** EXERCISE DETAILS **
Output only the lines below that start at the line containing "79 149 1173" and end at the line containing "116 63 1173", with both ends kept.

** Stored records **
^^^^

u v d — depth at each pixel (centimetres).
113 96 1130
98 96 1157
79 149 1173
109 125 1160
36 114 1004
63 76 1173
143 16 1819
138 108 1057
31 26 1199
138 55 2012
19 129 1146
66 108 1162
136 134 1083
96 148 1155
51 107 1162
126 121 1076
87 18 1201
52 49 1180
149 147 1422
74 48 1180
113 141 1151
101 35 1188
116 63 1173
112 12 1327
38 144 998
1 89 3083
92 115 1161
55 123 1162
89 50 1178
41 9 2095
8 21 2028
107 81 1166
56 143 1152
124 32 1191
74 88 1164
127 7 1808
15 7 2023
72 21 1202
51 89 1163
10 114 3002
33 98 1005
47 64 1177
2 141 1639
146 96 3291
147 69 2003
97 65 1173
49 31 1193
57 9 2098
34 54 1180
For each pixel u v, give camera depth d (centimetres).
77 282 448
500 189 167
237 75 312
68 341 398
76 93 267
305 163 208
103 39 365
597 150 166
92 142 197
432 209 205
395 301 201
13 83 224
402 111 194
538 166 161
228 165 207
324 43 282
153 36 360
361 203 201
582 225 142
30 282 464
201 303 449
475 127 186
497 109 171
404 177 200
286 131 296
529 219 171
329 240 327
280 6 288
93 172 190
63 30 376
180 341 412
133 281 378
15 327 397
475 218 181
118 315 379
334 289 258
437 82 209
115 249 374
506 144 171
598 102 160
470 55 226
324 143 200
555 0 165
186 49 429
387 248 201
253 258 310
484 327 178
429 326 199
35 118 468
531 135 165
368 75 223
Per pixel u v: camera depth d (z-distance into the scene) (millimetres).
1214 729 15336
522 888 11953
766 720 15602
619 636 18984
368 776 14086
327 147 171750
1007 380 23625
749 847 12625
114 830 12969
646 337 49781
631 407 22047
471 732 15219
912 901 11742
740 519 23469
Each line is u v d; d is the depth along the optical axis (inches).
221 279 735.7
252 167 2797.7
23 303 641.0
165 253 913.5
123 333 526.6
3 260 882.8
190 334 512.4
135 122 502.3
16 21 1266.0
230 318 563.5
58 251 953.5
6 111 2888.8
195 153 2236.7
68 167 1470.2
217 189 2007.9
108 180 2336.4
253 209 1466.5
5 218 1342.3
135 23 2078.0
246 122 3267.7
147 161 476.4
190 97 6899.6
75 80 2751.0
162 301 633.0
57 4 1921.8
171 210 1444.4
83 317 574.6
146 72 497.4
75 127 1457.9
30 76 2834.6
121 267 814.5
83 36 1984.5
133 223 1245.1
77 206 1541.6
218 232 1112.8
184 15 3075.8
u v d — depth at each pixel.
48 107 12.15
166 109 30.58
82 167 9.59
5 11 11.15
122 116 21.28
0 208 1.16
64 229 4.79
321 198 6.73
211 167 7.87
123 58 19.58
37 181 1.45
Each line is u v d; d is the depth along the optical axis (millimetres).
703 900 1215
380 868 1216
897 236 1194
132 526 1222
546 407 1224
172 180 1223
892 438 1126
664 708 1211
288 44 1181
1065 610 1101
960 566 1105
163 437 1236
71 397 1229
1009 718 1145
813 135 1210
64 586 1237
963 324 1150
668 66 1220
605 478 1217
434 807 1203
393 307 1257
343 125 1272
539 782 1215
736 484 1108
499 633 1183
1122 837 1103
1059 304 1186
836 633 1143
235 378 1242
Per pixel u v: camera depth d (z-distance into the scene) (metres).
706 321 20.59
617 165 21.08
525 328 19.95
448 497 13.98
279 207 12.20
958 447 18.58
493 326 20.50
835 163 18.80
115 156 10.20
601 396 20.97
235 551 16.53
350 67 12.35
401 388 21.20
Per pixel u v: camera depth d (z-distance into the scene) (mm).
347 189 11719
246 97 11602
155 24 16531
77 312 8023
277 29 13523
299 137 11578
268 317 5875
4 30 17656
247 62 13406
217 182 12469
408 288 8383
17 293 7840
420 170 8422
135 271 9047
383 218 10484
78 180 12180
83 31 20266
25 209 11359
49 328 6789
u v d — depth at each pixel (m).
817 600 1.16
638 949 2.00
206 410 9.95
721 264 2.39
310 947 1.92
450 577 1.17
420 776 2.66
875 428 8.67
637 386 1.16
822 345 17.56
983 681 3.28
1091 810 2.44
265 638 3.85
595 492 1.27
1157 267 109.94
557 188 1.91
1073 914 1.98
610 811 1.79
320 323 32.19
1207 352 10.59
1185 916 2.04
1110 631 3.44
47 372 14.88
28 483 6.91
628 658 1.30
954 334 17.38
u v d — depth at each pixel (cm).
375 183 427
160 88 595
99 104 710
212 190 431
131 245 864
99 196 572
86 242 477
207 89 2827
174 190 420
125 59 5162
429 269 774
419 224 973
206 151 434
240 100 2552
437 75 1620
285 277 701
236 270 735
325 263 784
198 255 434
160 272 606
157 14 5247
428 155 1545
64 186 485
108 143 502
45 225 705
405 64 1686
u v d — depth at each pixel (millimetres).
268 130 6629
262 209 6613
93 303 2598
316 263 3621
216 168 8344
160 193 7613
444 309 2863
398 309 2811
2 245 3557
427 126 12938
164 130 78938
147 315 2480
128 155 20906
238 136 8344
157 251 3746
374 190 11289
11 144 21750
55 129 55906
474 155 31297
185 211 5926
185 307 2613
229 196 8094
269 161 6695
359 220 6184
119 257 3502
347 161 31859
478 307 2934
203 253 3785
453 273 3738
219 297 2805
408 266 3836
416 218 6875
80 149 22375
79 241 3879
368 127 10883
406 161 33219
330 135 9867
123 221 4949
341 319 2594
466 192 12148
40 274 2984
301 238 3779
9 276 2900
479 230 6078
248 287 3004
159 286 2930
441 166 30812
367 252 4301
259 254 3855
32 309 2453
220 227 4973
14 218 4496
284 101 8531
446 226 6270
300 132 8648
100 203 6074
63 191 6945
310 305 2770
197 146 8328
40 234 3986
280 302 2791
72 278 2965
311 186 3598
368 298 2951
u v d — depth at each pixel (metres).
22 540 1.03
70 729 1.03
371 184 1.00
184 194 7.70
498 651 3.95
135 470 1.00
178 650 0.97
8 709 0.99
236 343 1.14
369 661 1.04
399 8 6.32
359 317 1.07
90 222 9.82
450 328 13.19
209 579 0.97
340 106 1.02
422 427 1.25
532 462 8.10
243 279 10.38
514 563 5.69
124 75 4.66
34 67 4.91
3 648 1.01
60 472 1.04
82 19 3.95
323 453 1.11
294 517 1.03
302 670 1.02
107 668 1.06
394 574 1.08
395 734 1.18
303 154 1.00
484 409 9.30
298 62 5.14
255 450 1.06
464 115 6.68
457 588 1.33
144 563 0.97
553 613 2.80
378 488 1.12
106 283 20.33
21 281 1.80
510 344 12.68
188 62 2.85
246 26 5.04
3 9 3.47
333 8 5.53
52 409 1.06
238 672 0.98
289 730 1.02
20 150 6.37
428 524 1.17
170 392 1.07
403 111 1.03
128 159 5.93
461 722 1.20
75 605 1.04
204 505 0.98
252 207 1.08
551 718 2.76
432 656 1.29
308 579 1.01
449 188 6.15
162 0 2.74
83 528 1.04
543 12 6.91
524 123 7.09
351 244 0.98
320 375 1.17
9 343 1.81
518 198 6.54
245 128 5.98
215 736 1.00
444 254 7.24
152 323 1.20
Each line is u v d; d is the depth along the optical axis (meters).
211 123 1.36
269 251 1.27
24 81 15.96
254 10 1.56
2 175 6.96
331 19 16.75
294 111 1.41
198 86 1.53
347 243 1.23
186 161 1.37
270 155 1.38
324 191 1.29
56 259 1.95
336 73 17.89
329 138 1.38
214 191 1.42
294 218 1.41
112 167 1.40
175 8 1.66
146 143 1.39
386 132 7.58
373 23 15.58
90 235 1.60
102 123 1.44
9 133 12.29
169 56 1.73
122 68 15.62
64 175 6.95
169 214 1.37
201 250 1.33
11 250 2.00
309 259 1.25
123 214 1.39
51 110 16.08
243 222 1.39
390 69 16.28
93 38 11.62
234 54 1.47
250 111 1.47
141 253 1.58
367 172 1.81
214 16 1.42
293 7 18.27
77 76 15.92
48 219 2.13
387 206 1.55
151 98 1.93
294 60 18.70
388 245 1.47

^^^^

** SOLUTION BELOW **
79 149 1173
109 125 1160
36 114 1004
63 76 1173
143 16 1819
138 108 1057
31 26 1199
138 55 2012
19 129 1146
66 108 1162
136 134 1083
96 148 1155
51 107 1162
126 121 1076
87 18 1201
52 49 1180
149 147 1422
74 48 1180
113 141 1151
101 35 1188
116 63 1173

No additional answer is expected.